Task objective: Reproduce verbatim every line that accompanies the records below, omitting the pictures themselves.

Extracted entries:
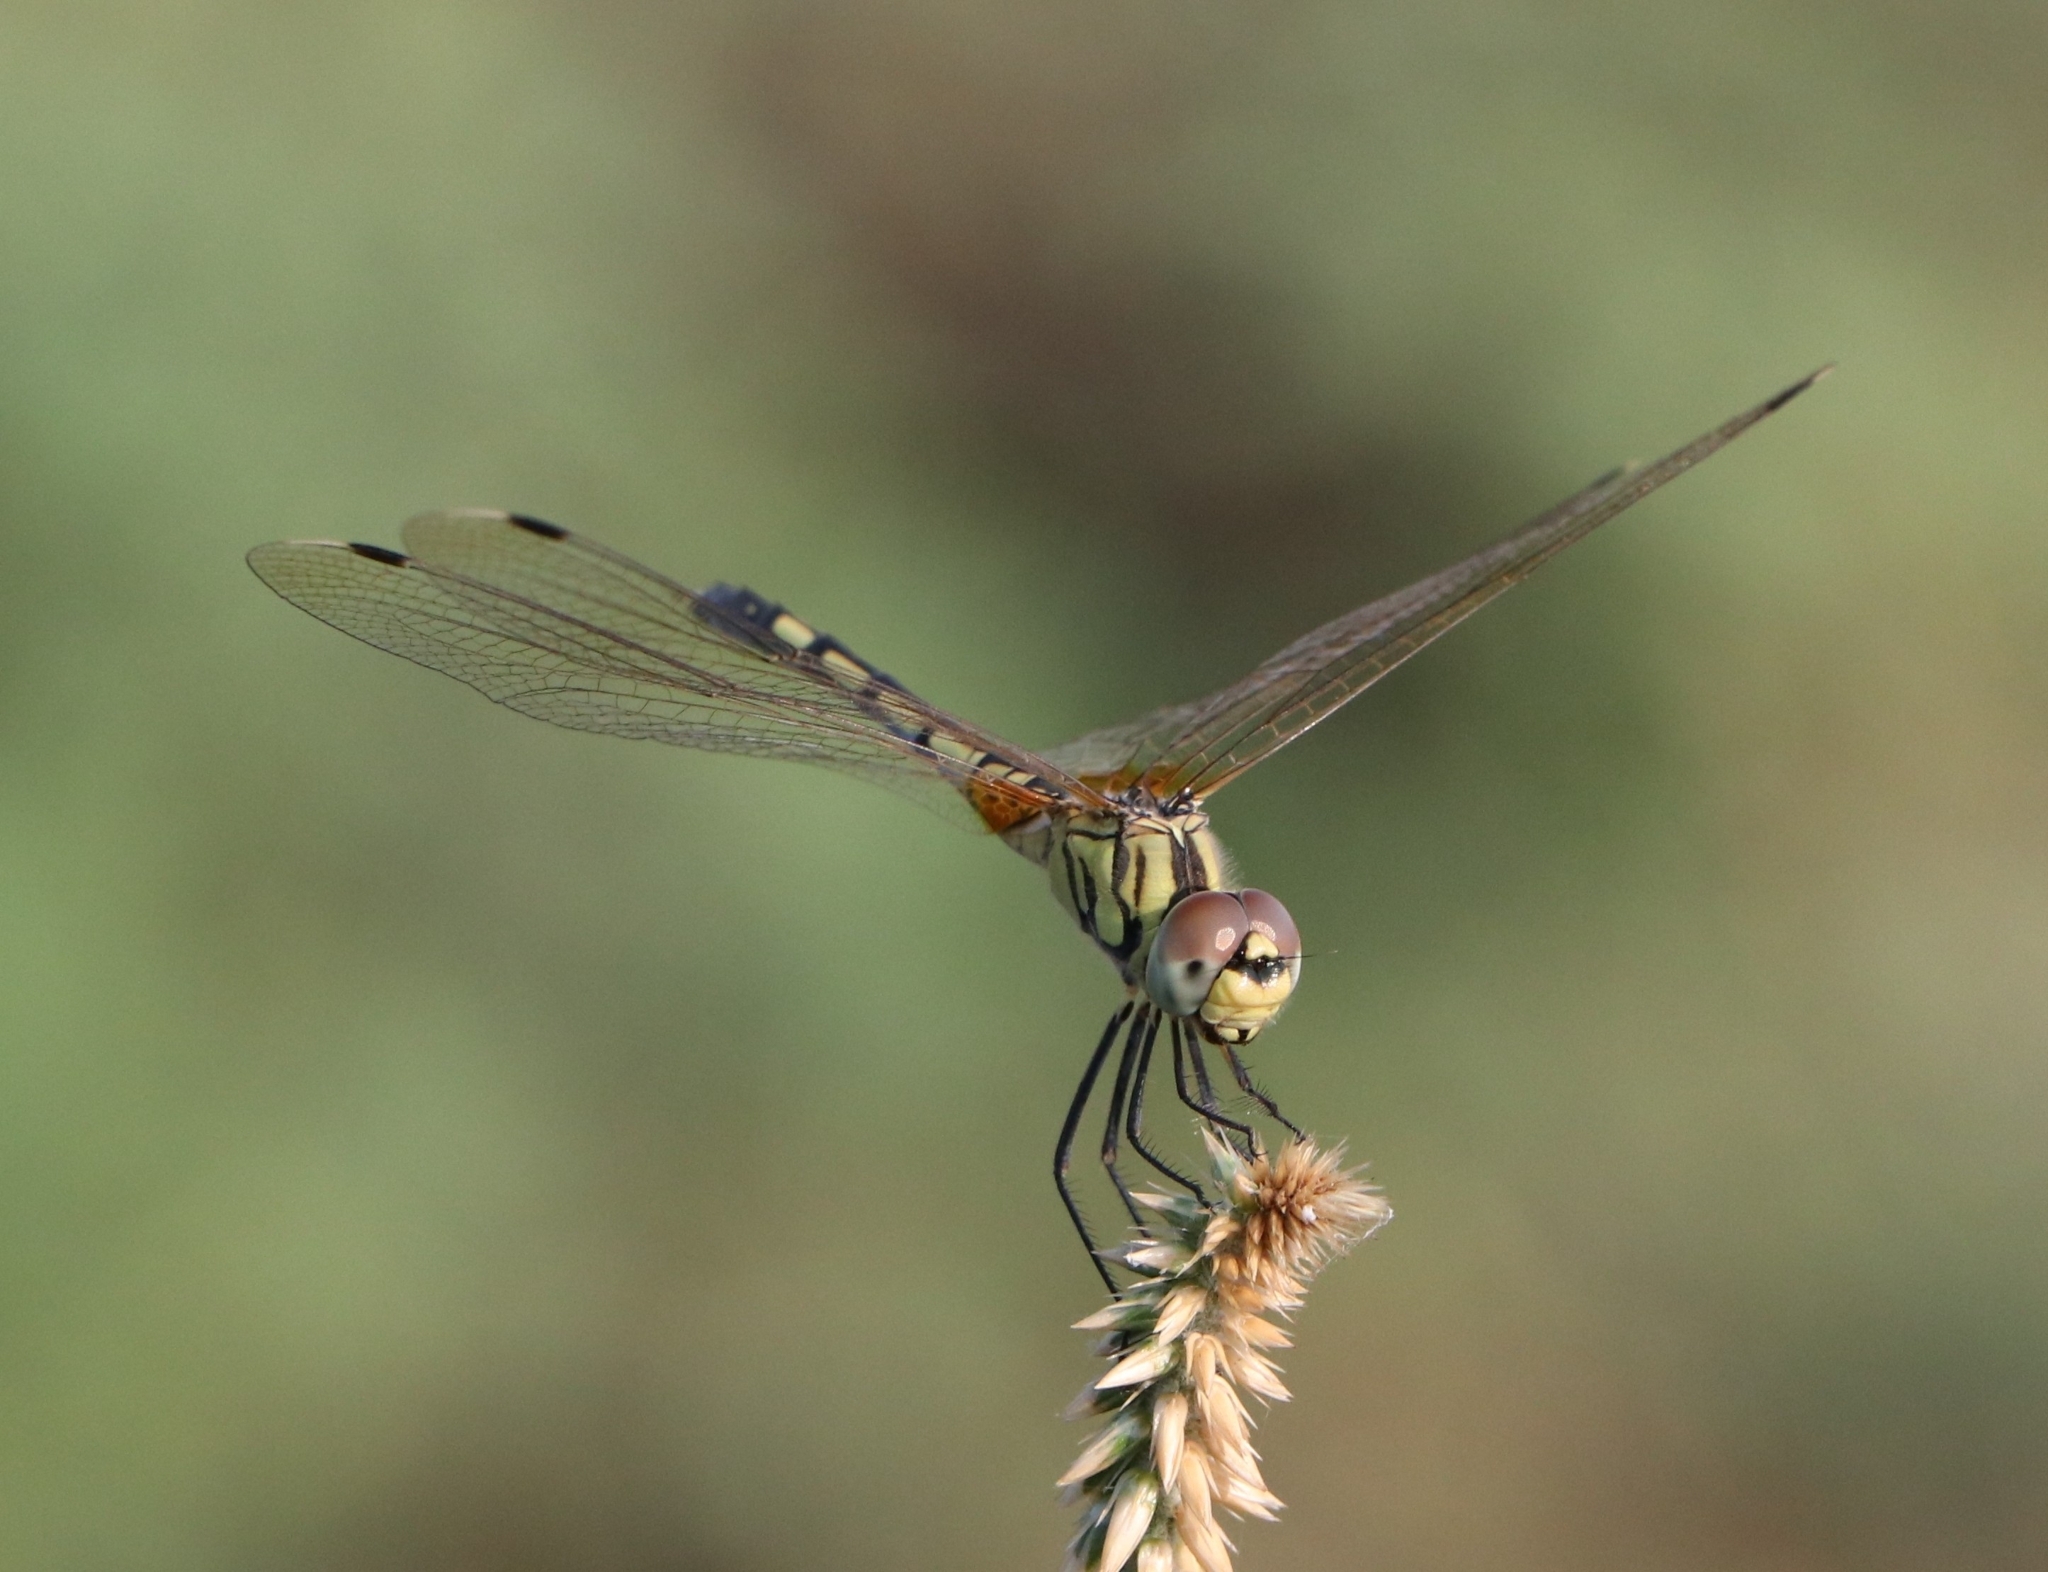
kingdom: Animalia
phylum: Arthropoda
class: Insecta
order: Odonata
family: Libellulidae
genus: Trithemis
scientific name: Trithemis pallidinervis
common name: Dancing dropwing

Task solution:
kingdom: Animalia
phylum: Arthropoda
class: Insecta
order: Odonata
family: Libellulidae
genus: Trithemis
scientific name: Trithemis pallidinervis
common name: Dancing dropwing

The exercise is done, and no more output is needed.